裴宴得了她的一巴掌和一个吻,心里那处空洞终于被实实在在地填满。
他重新将下巴搁在她的颈窝里,贪婪地嗅着她身上的玫瑰香。
不知道过了多久,马车平稳地停在相府后门。
楚明昭抬手抵住他坚硬的胸膛,指尖用了几分力道,将人推开半寸。
“到了。”
她理了理被揉皱的衣襟,语气恢复了平静。
裴宴眼底的暗色还未完全褪去,却乖顺地松开了手。
他率先跳下马车,掀开厚重的车帘,朝她伸出手臂,扶着她下了车。
两人一路无话,各怀心思地穿过抄手游廊,各自回房。
……
次日清晨,天光大亮。
盛夏的暑气早早地笼罩了整座京城,枝头的蝉鸣聒噪得令人心生烦躁。
还未等一家子用完早膳,相府的大门便被一阵急促的马蹄声踏破。
“圣旨到——”
宫中内侍捧着明黄的卷轴,身后跟着两列披甲执锐的御林军,浩浩荡荡地踏入正厅。
楚相和楚夫人对视一眼,连忙出来相迎。
内侍展开圣旨,清了清嗓子,尖细的声音在大厅内回荡。
“奉天承运皇帝,诏曰:楚氏明昭,温良敦厚,品貌端庄,素有神女之名。今草原使团入京,仰慕天朝风华。
为结两国之好,保边境百年安康,特赐封楚明昭为昭阳公主,择吉日远嫁草原。钦此。
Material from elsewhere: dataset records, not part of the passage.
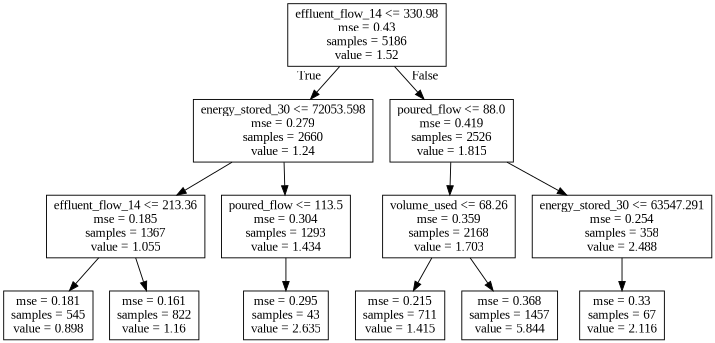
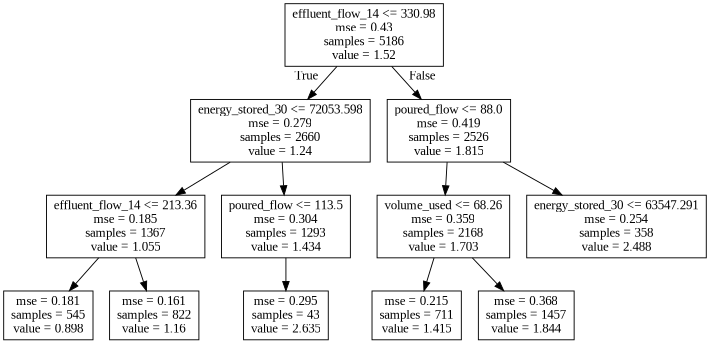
  digraph {
    fontname="Liberation Serif"
    node [fontname="Liberation Serif" shape=box]
    edge [fontname="Liberation Serif"]
    n1 [label="effluent_flow_14 <= 330.98\nmse = 0.43\nsamples = 5186\nvalue = 1.52"]
    n2 [label="energy_stored_30 <= 72053.598\nmse = 0.279\nsamples = 2660\nvalue = 1.24"]
    n3 [label="poured_flow <= 88.0\nmse = 0.419\nsamples = 2526\nvalue = 1.815"]
    n4 [label="effluent_flow_14 <= 213.36\nmse = 0.185\nsamples = 1367\nvalue = 1.055"]
    n5 [label="poured_flow <= 113.5\nmse = 0.304\nsamples = 1293\nvalue = 1.434"]
    n6 [label="volume_used <= 68.26\nmse = 0.359\nsamples = 2168\nvalue = 1.703"]
    n7 [label="energy_stored_30 <= 63547.291\nmse = 0.254\nsamples = 358\nvalue = 2.488"]
    n8 [label="mse = 0.181\nsamples = 545\nvalue = 0.898"]
    n9 [label="mse = 0.161\nsamples = 822\nvalue = 1.16"]
    n10 [label="mse = 0.295\nsamples = 43\nvalue = 2.635"]
    n11 [label="mse = 0.215\nsamples = 711\nvalue = 1.415"]
-   n12 [label="mse = 0.368\nsamples = 1457\nvalue = 5.844"]
-   n13 [label="mse = 0.33\nsamples = 67\nvalue = 2.116"]
+   n12 [label="mse = 0.368\nsamples = 1457\nvalue = 1.844"]
    n1 -> n2 [headlabel=True labelangle=45 labeldistance=2.5]
    n1 -> n3 [headlabel=False labelangle=-45 labeldistance=2.5]
    n2 -> n4
    n2 -> n5
    n3 -> n6
    n3 -> n7
    n4 -> n8
    n4 -> n9
    n5 -> n10
    n6 -> n11
    n6 -> n12
-   n7 -> n13
  }
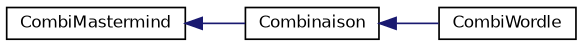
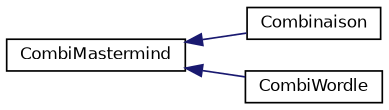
  digraph {
    rankdir=LR
    node [color=black fillcolor=white fontname=Helvetica fontsize=10 shape=record style=filled]
    edge [color=midnightblue dir=back fontname=Helvetica fontsize=10 labelfontname=Helvetica labelfontsize=10 style=solid]
    n1 [height=0.2 label=Combinaison width=0.4]
    n2 [height=0.2 label=CombiWordle width=0.4]
    n3 [height=0.2 label=CombiMastermind width=0.4]
-   n1 -> n2
+   n3 -> n2
    n3 -> n1
  }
”
太监宣读完最后一句话,楚夫人早已面无血色,若不是身边的大丫鬟搀扶着,怕是已经彻底瘫软在地。
楚相跪在最前方,身形也是剧烈颤抖。
“丞相大人,快快接旨吧。”
太监将圣旨往前递了递,语气里透着几分催促。
“臣……”
楚相咬紧牙关,正欲再说什么,楚明昭已经出声打断了他的话。
“臣女,领旨谢恩。”
她抬起头,双手平举过头顶。
明黄的丝帛落在掌心,触感冰冷滑腻。
内侍太监松了口气,这才重新露出满脸的笑意,叮嘱了一句“公主早做准备”,便带着人匆匆离去。
脚步声刚刚远去,楚相便重重跌坐在太师椅上。
楚夫人更是以帕掩面,泪水决堤般涌出,连发髻上的步摇都在剧烈颤抖。
“欺人太甚!陛下这是要逼死我们!”
楚相气得浑身发抖,“什么昭阳公主,分明是送去给那群未开化的蛮子糟蹋!”
楚明昭垂眸,视线落在那卷明黄色的圣旨上。
这也就是她提早得知消息,有了心理准备,这才能平静接下圣旨。
她将明黄的卷轴随意合拢,扔在桌上。
“父亲何必动怒。”
楚明昭闲适地端起手边的茶盏,抿了一口。
“近些日子,神女的声望太高,连天子都要压一头。眼下陛下身子骨见好,自然要急着拔掉我这根眼中钉。和亲不过是借刀杀人的幌子。”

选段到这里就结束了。